Sydney FC opened their Asian Champions League Group H campaign with a goal-less 0-0 draw against South Korea’s Ulsan Hyundai at Jubilee Stadium on Wednesday night.
The match was one that struggled for highlights, though Sydney had the better of proceedings but could not muster up any clear-cut opportunities with their dominance in possession.
Ulsan, also known as the Tigers, appeared more concerned with losing rather than trying to win, and conceded the ball to Sydney without threatening to make any inroads themselves.
The Sky Blues will regret those missed chances, but a draw is not the worst start they could have had; for that they only need to look at their Australian counterparts Melbourne Victory who fell to Daegu the night before.
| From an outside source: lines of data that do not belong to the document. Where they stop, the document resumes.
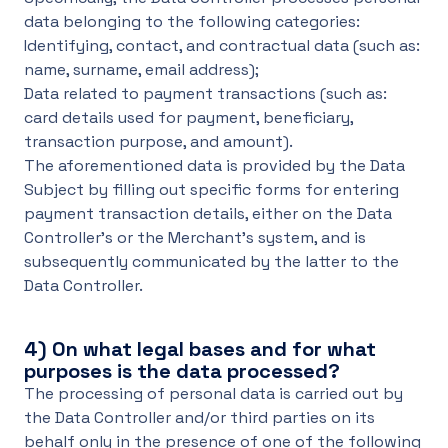
data belonging to the following categories:
Identifying, contact, and contractual data (such as:
name, surname, email address);
Data related to payment transactions (such as:
card details used for payment, beneficiary,
transaction purpose, and amount).
The aforementioned data is provided by the Data
Subject by filling out specific forms for entering
payment transaction details, either on the Data
Controller’s or the Merchant’s system, and is
subsequently communicated by the latter to the
Data Controller.
4)
On what legal bases and for what
purposes is the data processed?
The processing of personal data is carried out by
the Data Controller and/or third parties on its
behalf only in the presence of one of the following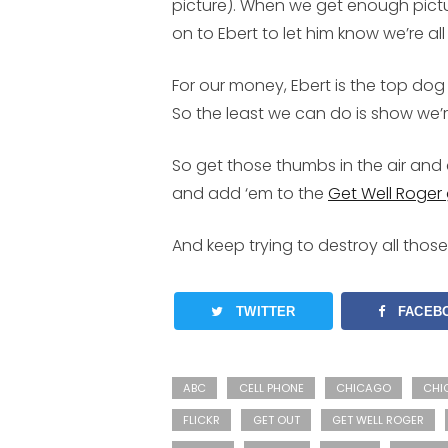
picture). When we get enough pictu
on to Ebert to let him know we’re all
For our money, Ebert is the top dog
So the least we can do is show we’re
So get those thumbs in the air and 
and add ‘em to the
Get Well Roger
And keep trying to destroy all thos
TWITTER
FACEB
ABC
CELL PHONE
CHICAGO
CHI
FLICKR
GET OUT
GET WELL ROGER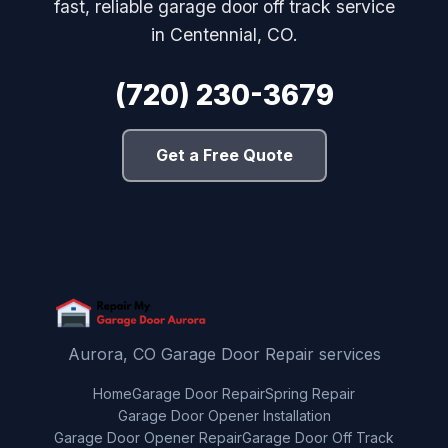
fast, reliable garage door off track service
in Centennial, CO.
(720) 230-3679
Get a Free Quote
Aurora, CO Garage Door Repair services
Home
Garage Door Repair
Spring Repair
Garage Door Opener Installation
Garage Door Opener Repair
Garage Door Off Track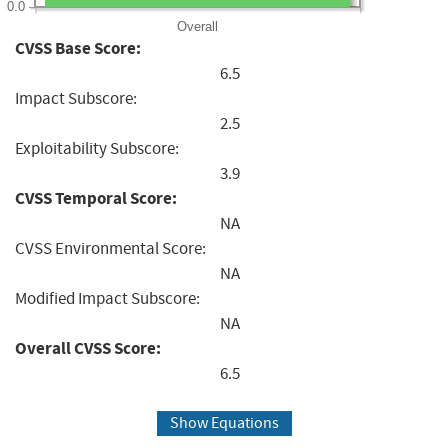
0.0
Overall
CVSS Base Score:
6.5
Impact Subscore:
2.5
Exploitability Subscore:
3.9
CVSS Temporal Score:
NA
CVSS Environmental Score:
NA
Modified Impact Subscore:
NA
Overall CVSS Score:
6.5
Show Equations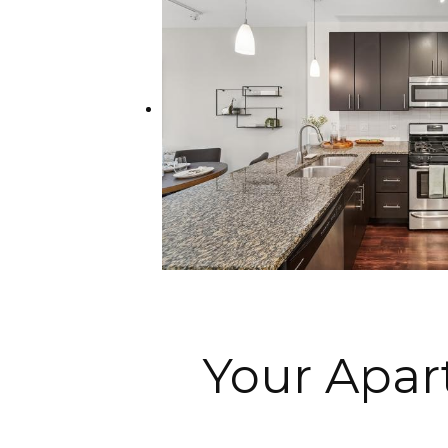
Your Apa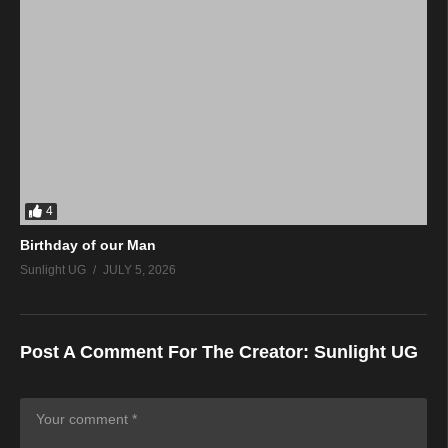
4
Birthday of our Man
Sunlight UG
JULY 5, 2026
Post A Comment For The Creator:
Sunlight UG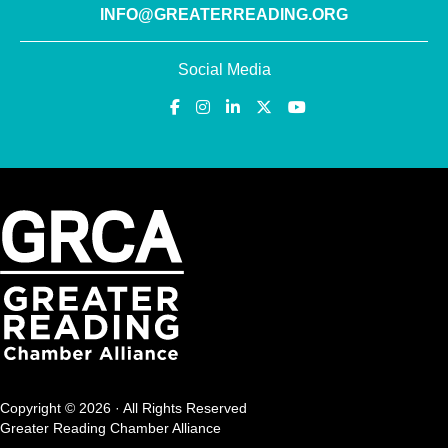
INFO@GREATERREADING.ORG
Social Media
Copyright © 2026 · All Rights Reserved
Greater Reading Chamber Alliance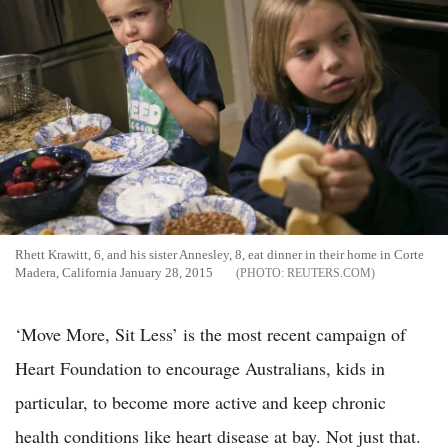
Rhett Krawitt, 6, and his sister Annesley, 8, eat dinner in their home in Corte
Madera, California January 28, 2015
REUTERS.COM
‘Move More, Sit Less’ is the most recent campaign of
Heart Foundation to encourage Australians, kids in
particular, to become more active and keep chronic
health conditions like heart disease at bay. Not just that.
Sky Blues fail to make their chances count
Sydney go into this group with quite little expectation from the general public. The Chinese and Japanese champions, as well as Ulsan, all promise their own tough tests. With that kind of context, a draw is not a bad result, however manager Steve Corica will know that, for the most part, his side was on the front foot and he will be ruing the inability to make it count.
Ulsan looked more focused on remaining resolute at the back and defending a draw rather than look to win and risking themselves on the counter. There were some dicey moments to do with the goalkeeper’s distribution, powerless in the battle against nature as the wind dragged the ball closer to his own goal than the halfway line.
They pressured the opposition defence and limited the opportunities that the Koreans had, with most of their strikes being taken from distance. Sydney’s key men of the likes of Milos Ninkovic, Reza Ghoochannejhad and Adam Le Fondre all had shots at goal, but lacked the clinical touch to find the back of the net.
Although they got into the right positions, as Australian teams will know quite well, the ACLis a competition in which teams need to make the most of the slimmest of margins. Sydney were unable to do that last night and it is a part of their attack they will need to fix before their next match against Kawasaki Frontale.
— Sydney FC (@SydneyFC) March 6, 2019
Wing-backs fail to make chances
Both the Sky Blues and the Tigers rely on their wing-backs providing width and creating overlaps to create numerical advantages in wide positions. It was likely then, that the performances of the widest defenders would be an indicator of how the match would pan out.
The full-backs were unsuccessful in finding dangerous positions, with Ulsan’s being unusually defensive while Sydney’s Rhyan Grant and Michael Zullo were not able to find the final ball for their forwards to latch on to.
Early on, it appeared that this might not be the case after Zullo found Le Fondre for a clean header, but the Englishman missed the target and that was to be the best opportunity the pair would create.
The Australian wing-backs had to do much better in the final third. If they are to be a true attacking threat, they need the wide pair to be at their best.
Focus now on Japan
The Sky Blues will be encouraged by their performance and how they dominated proceedings throughout the day, even if they failed to achieve the ideal result. A draw at home is not a bad result, but it does enhance the importance of their next match as the Australian minor premiers will meet Kawasaki, the Japanese champions, in Japan next week.
Travelling away has always been an issue for Australian teams, though Sydney did show some improvements last season as they took four points from their three games. A poor display at home is what resulted in their failure to make it out of the group, so this year they will need to replicate those strong performances on the road while finding points at home, too.
Kawasaki will almost certainly be a bigger challenge for Sydney than Ulsan, and the back-to-back J1 champions will be eager for a positive showing this time around in Asia having failed to win a group game last campaign.
However, if Sydney play like they did at Jubilee but create just a couple of clear chances that the forwards can put into the back of the net, Corica will know his team can leave Japan with a positive result.